Targeting CD45 by gene-edited CAR T cells for leukemia eradication and hematopoietic stem cell transplantation preconditioning

Hematopoietic stem cell transplantation (HSCT) is widely used to treat patients with life-threatening hematologic and immune system disorders. Current nontargeted chemo-/radiotherapy conditioning regimens cause tissue injury and induce an array of immediate and delayed adverse effects, limiting the application of this life-saving treatment. The growing demand to replace canonical conditioning regimens has led to the development of alternative approaches, such as antibody-drug conjugates, naked antibodies, and CAR T cells. Here, we introduce a preconditioning strategy targeting CD45 on hematopoietic cells with CAR45 T cells.

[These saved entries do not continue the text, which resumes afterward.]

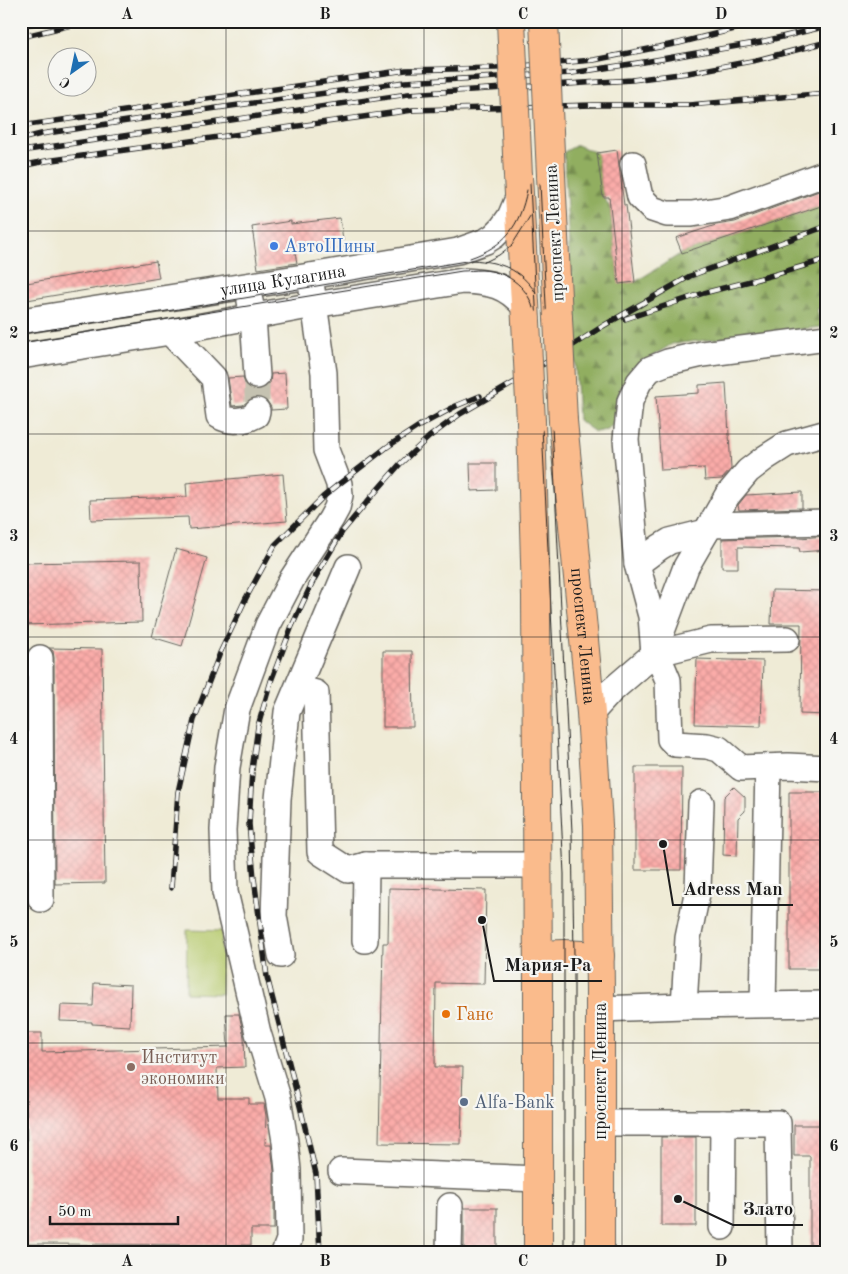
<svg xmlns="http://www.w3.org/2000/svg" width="848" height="1274" font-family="'Old Standard TT',serif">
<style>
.grass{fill:#b7ca6e;stroke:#6a7345}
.forest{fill:url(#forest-firs);stroke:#56653e}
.building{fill:url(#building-cross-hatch)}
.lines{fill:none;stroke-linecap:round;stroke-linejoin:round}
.minor-tunnel{stroke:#c5c2b1;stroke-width:25;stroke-dasharray:25 12;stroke-linecap:butt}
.minor-casing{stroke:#66645d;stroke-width:28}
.major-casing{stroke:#66645d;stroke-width:30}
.minor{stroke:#fff;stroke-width:25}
.major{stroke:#fabb8c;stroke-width:28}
.tram{stroke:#1c1c1c;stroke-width:1}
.rail-casing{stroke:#1c1c1c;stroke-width:5.5}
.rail{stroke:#f6f6f2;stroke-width:4;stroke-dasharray:11;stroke-linecap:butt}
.major-bridge-casing{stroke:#66645d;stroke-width:30;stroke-linecap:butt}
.major-bridge{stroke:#fabb8c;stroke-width:28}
.grid{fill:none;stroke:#1c1c1c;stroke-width:1;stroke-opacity:0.55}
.shop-dot{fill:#3f7fe0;stroke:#f6f6f2;stroke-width:2}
.food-dot{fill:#e8710a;stroke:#f6f6f2;stroke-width:2}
.education-dot{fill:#8d6e63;stroke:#f6f6f2;stroke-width:2}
.service-dot{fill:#5c6f8a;stroke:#f6f6f2;stroke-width:2}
.labels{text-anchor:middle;stroke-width:4.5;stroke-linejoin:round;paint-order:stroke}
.street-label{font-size:18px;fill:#1c1c1c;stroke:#f6f6f2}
.shop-label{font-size:18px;fill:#366cbe;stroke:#f6f6f2;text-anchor:start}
.food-label{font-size:18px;fill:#c56008;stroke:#f6f6f2;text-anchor:start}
.education-label{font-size:18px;fill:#785e54;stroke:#f6f6f2;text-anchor:start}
.service-label{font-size:18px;fill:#4e5e75;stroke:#f6f6f2;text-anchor:start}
.leader{fill:none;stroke:#1c1c1c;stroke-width:2}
.callout-dot{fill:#1c1c1c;stroke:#f6f6f2;stroke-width:2}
.callout-label{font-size:19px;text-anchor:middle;font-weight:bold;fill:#1c1c1c;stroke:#f6f6f2;stroke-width:4.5;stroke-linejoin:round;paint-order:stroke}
.neatline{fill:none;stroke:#1c1c1c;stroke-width:2}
.grid-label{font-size:16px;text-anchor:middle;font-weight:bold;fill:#1c1c1c}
</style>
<defs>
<pattern id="forest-firs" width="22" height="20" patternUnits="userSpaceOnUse" patternTransform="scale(1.25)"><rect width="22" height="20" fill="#91ae61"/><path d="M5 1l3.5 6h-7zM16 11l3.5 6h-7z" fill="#768d4f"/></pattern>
<pattern id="building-cross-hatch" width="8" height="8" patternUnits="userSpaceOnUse" patternTransform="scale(1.25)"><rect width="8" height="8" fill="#fbaca9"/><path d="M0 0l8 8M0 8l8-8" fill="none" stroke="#d79391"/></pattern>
</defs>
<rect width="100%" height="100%" fill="#f6f6f2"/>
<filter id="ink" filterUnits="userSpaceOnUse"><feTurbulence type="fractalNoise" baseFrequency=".02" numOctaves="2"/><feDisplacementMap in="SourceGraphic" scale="10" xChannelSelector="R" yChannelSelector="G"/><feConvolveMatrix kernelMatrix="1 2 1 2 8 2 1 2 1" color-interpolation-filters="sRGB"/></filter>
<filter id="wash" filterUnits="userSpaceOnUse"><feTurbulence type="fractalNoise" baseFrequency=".0096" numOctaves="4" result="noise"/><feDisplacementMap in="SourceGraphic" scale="20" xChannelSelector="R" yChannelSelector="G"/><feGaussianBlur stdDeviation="1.12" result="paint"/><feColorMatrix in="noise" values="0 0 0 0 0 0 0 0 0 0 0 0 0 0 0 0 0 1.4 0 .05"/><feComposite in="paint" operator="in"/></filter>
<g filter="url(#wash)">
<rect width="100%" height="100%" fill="#efebd6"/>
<path class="grass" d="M187 930 222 931 221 994 186 993Z"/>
<path class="forest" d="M577 145 597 153 603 197 610 207 619 283 635 282 682 253 827 204V307L817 309 821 327 672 344 640 364 622 383 617 403V420L608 430 595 432 578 420 564 152Z"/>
<g id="blocks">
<path class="building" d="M617 150 624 205H626L635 282 619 284 609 197H603L597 153Z
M827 188V204L682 253 676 238 716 225 735 222Z
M340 218 344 247 295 253 297 263 258 269 252 227 291 221V224Z
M156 261 159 278 21 301V284Z
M285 373 287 409 271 410V407L267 401 260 397H253L243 405 232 406 228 378 243 377 245 384 250 389 258 390 265 388 270 383 271 374Z
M726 383 731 469 722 479 705 480 704 468 661 470 656 396 699 393V385Z
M470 463H496V490L471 491Z
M283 474 287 521 189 529 188 517 91 520 90 500 187 497 186 483Z
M802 492V508L739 510 738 505 746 495Z
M827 536V550L800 552 799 548 738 547V568H722V539L799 537V538Z
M176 549 207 558 182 646 152 637Z
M141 561 142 622 21 625V563Z
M772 590 827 591V715L800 714 801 624H771Z
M49 648 102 649 105 883 55 884 54 658 53 651Z
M383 651H412L413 727H383Z
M697 659 763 661 761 726 695 724Z
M635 767H682L681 870H635Z
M734 787 745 797V811L738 818 737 856 723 855 724 797Z
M789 792H823V969H789Z
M389 888 486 890 484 984 436 983 435 1067H463L461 1144 379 1143 383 943H388Z
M94 983 131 985 130 1026 92 1024V1022L60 1021 61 1005 93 1006Z
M226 1014H239L244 1037 245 1067 217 1068 218 1098H249V1104H264L266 1116 265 1145H271L274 1171V1229H251V1245L28 1244 26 1086H21V1033H42V1052L228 1047Z
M794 1125H827V1252H810V1156H794Z
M661 1137H696V1226H661Z
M464 1208H497V1253H464Z"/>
</g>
</g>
<g filter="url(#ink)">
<use href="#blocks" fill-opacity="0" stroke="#66645d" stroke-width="1"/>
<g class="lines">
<path class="minor-tunnel" d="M257 376V411"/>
<defs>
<g id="minor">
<path d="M633 164 640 197 652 209 667 214H692L730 208 827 173"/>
<path d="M250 301 253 317 257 376"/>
<path id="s1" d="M21 321 310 276 458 251 486 241 494 236 502 228 510 217 519 196"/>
<path d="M170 332 214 378 219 416C230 423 245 421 256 415L257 411"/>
<path d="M827 338 702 354 668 362 650 369 639 382 630 401 626 439 637 564 651 616 654 654 663 668 668 680 670 739 675 744 707 746 719 749 741 768 788 766 827 768"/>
<path d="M21 356 170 332 314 305 463 281C490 282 506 285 524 306"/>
<path d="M710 525 827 522"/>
<path d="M637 564 660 547 670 541 706 532"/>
<path d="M656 647 686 567 727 496 748 471 765 458 787 444 827 433"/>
<path d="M40 658 41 899"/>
<path d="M298 688 316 693 320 852 348 870 366 865"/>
<path d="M591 713 611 691 654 654 711 640 787 639"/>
<path d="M365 940 366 865H537"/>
<path d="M281 955 274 916 278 799 287 712 348 567"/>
<path d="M763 1004 768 767"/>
<path d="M684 1006 688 938 698 889 701 803"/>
<path d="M600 1009 684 1006 827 1004"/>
<path d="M600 1123H723L722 1227"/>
<path d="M723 1123H778L780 1253"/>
<path d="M341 1171 538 1179"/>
<path d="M284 1253 289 1240 288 1170 285 1141 278 1098 258 1033 225 892 223 830 227 767 237 709 268 625 292 579 331 519 337 508 340 495 339 484 326 450 324 373 310 276"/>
<path d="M449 1253 450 1206"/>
</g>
<g id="major">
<path d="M551 175 558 318"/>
<path d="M518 176 526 321"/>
<path id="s2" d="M563 421 591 713 598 825 600 990V1253"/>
<path d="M531 422 536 596 538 988V1253"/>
<path d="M538 955 564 954 600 956"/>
</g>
</defs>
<use href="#minor" class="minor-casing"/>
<use href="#major" class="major-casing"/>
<use href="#minor" class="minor"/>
<use href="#major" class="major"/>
<path class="tram" d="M522 21 564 874V1253
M532 21 572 832 574 955V1253
M470 258C505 246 520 226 527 190
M485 262 499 255 512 245 532 213
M21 334 155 313 472 260C501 262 520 269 536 293
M21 343 462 271C468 271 475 270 482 270 505 271 527 285 533 308"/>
<defs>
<path id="rail" d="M21 25 52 21
M21 37 88 21
M21 126 406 70 496 68 594 60 679 43 766 21
M21 139 41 134 174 114 405 82 572 73 644 62 761 42 827 26
M21 151 408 94 632 80 688 73 757 60 827 42
M21 166 46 161 413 110 593 105H689L827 93
M625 319 704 293 777 274 827 259
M171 888 178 792 194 720 220 653 246 598 275 545 323 497 339 484 387 447 419 426 456 406 480 396
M320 1253 316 1174 300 1106 267 977 254 878 249 824 252 770 258 726 271 681 292 626 313 581 342 532 372 496 400 464 429 437 460 414 517 381 603 326 690 276 827 226"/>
</defs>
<use href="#rail" class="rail-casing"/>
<use href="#rail" class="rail"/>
<defs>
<path id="major-bridge" d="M511 21 518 176
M544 21 551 175
M558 318 563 421
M526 321 531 422"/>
</defs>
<use href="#major-bridge" class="major-bridge-casing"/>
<use href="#major-bridge" class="major-bridge"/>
</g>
</g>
<path class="grid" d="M226 21V1253M424 21V1253M622 21V1253M21 231H827M21 434H827M21 637H827M21 840H827M21 1043H827"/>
<circle class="shop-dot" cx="274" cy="246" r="5"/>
<circle class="food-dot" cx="446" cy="1014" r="5"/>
<circle class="education-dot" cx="131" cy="1067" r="5"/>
<circle class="service-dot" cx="464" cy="1102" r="5"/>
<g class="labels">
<g class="street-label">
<text transform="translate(554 233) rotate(-93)" y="6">проспект Ленина</text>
<text dy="6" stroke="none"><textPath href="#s1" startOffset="265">улица Кулагина</textPath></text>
<text dy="6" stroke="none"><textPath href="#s2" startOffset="216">проспект Ленина</textPath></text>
<text transform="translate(600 1071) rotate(-90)" y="6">проспект Ленина</text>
</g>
<g class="shop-label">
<text x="284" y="252">АвтоШины</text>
</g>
<g class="food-label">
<text x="456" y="1020">Ганс</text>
</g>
<g class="education-label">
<text x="141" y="1063">Институт<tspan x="141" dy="21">экономики</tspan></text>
</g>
<g class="service-label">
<text x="474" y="1108">Alfa-Bank</text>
</g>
</g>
<path class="leader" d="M663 844L673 905H793M482 920L494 981H602M678 1199L733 1225H803"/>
<g class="callout-dot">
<circle cx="663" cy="844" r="5"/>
<circle cx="482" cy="920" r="5"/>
<circle cx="678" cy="1199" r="5"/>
</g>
<g class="callout-label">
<text x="733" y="895">Adress Man</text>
<text x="548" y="971">Мария-Ра</text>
<text x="768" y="1215">Злато</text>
</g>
<rect width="848" height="1274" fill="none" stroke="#f6f6f2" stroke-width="55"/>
<g transform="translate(72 72) rotate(213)"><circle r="24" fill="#f6f6f2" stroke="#9f9f9c"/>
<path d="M0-4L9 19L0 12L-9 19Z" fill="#1f6fb2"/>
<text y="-8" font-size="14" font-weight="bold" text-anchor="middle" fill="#1c1c1c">С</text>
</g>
<path d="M50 1216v8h128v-8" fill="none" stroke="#1c1c1c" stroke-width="2.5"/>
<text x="58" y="1216" font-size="15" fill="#1c1c1c" stroke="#f6f6f2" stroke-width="4" paint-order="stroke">50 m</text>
<rect x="28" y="28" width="792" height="1218" class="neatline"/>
<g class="grid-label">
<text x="127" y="19">A</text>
<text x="325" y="19">B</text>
<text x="523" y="19">C</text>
<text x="721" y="19">D</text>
<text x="14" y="135">1</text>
<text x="834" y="135">1</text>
<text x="14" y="338">2</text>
<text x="834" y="338">2</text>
<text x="14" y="541">3</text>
<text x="834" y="541">3</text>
<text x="14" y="744">4</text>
<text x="834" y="744">4</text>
<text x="14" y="947">5</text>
<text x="834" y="947">5</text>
<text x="14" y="1151">6</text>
<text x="834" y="1151">6</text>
<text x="127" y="1266">A</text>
<text x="325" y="1266">B</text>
<text x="523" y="1266">C</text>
<text x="721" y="1266">D</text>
</g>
</svg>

To avoid fratricide of CD45 CAR T cells, genomic disruption of the CD45 gene was performed on human CD45 CAR T cells in combination with the signaling kinase inhibitor dasatinib. CD45Δ CAR45 T cells showed high cytotoxicity in vitro and depletion of tumor cells in vivo. These cells were effective in elimination of human hematopoietic cells engrafted in humanized immunodeficient mice by transfusion with human blood-derived hematopoietic stem cells (HSCs). Similarly, CD45Δ CAR45 natural killer (NK) cells exhibited potent cytotoxicity toward tumor cell lines and human hematopoietic cells in vitro. Thus, we provide the proof of concept for the generation and preclinical efficacy of fratricide-resistant CAR45 T and NK cells directed against CD45-expressing tumors and hematopoietic cells.